==== Records for the task ====
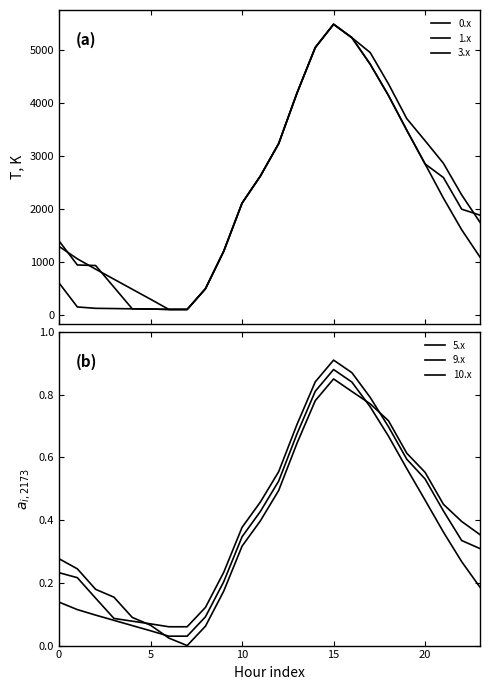

Reading left to right, list all the values displayed in this chart.

0.x: 1403.7	949.7	939.2	530.8	121.8	118.0	109.9	109.9	501.2	1210.9	2118.0	2628.8	3242.0	4195.1	5056.7	5495.3	5241.9	4742.0	4149.4	3493.6	2857.4	2601.3	2003.0	1890.6
1.x: 611.0	157.0	131.2	126.7	121.8	118.0	109.9	109.9	501.2	1210.9	2118.0	2628.8	3242.0	4195.1	5056.7	5495.3	5241.9	4742.0	4149.4	3493.6	2857.4	2212.6	1614.3	1097.8
3.x: 1300.7	1065.8	870.5	681.3	491.5	302.9	109.9	109.9	501.2	1210.9	2118.0	2628.8	3242.0	4195.1	5056.7	5495.3	5241.9	4961.2	4368.6	3712.8	3295.8	2870.2	2271.9	1755.4
5.x: 0.3	0.2	0.2	0.2	0.1	0.1	0.0	0.0	0.1	0.2	0.3	0.4	0.5	0.6	0.8	0.8	0.8	0.8	0.7	0.6	0.6	0.5	0.4	0.4
9.x: 0.1	0.1	0.1	0.1	0.1	0.0	0.0	0.0	0.1	0.2	0.3	0.4	0.5	0.7	0.8	0.9	0.8	0.8	0.7	0.6	0.5	0.4	0.3	0.2
10.x: 0.2	0.2	0.2	0.1	0.1	0.1	0.1	0.1	0.1	0.2	0.4	0.5	0.6	0.7	0.8	0.9	0.9	0.8	0.7	0.6	0.5	0.4	0.3	0.3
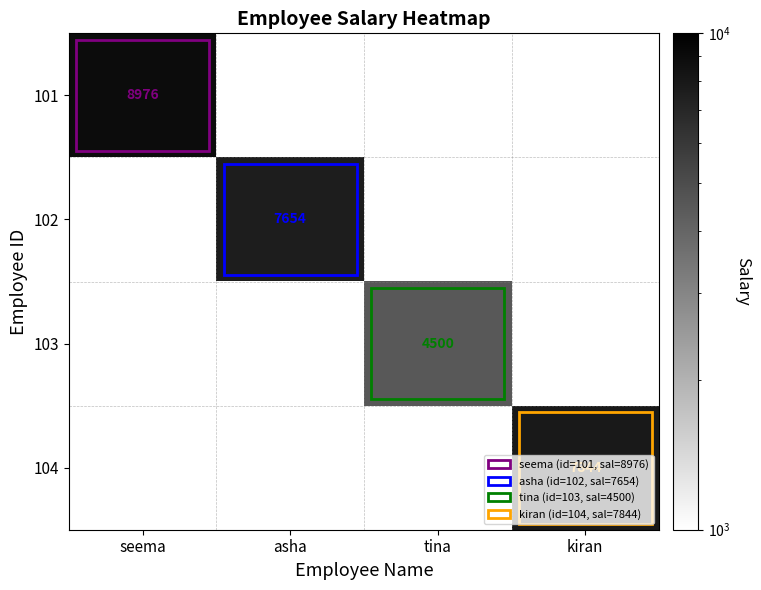

Is the value of 103 at tina greater than the value of 101 at seema?

No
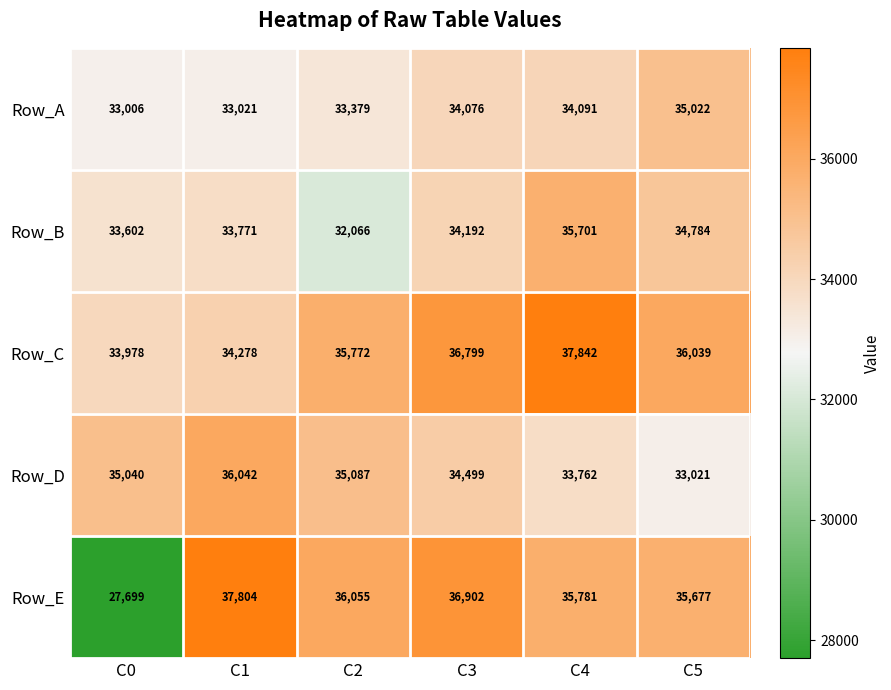

Which series has the largest range (max minus min)?

Row_E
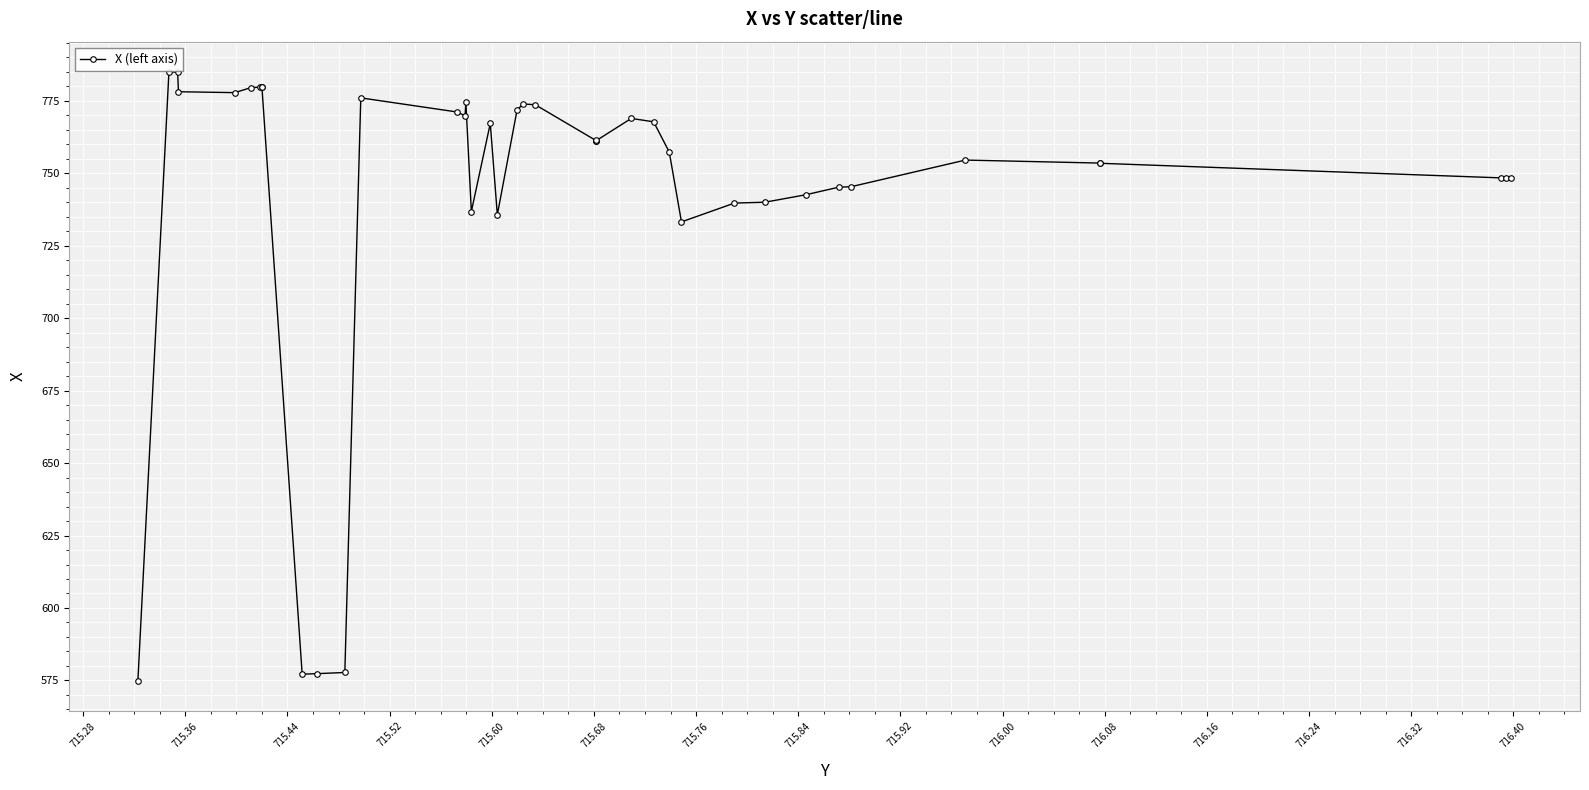

What is the value of the 40th point from the left?

748.4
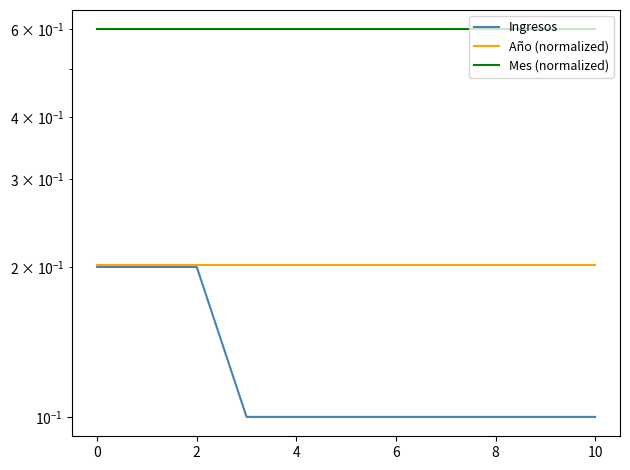

What is the smallest value displayed?

0.1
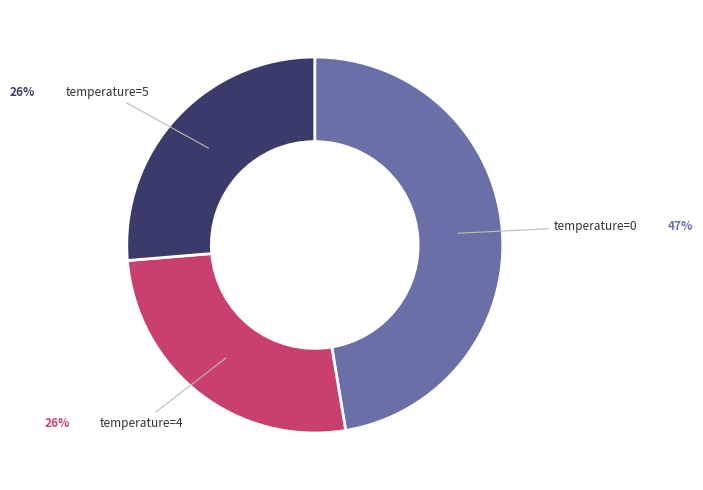

Does any single category account for the majority?

No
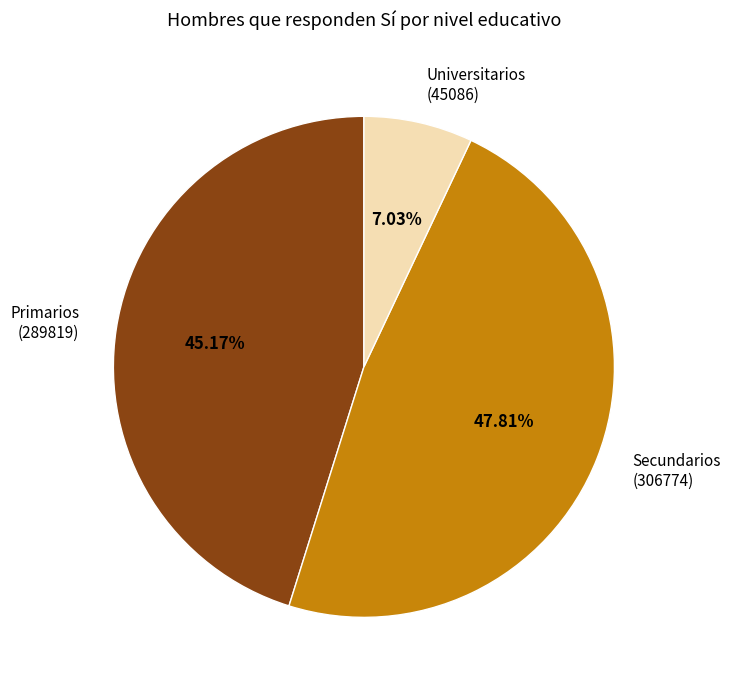

Count the number of slices in the pie.

3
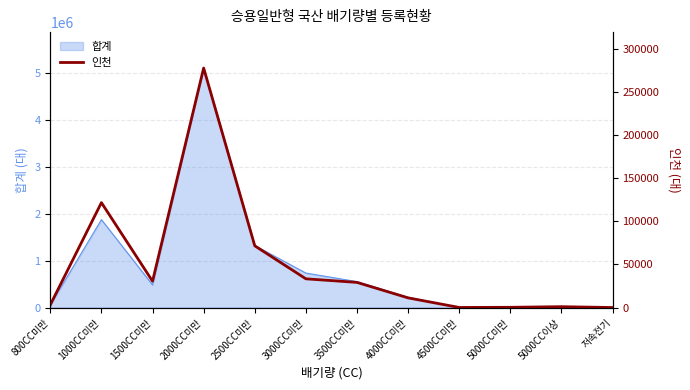

What is the highest value of the 합계 series?

5113363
====
#### Assignment:
Pick out each line above that contains the word "displayed" and copy it.

#### Response to the task:
Reading left to right, list all the values displayed in this chart.
What is the smallest value displayed?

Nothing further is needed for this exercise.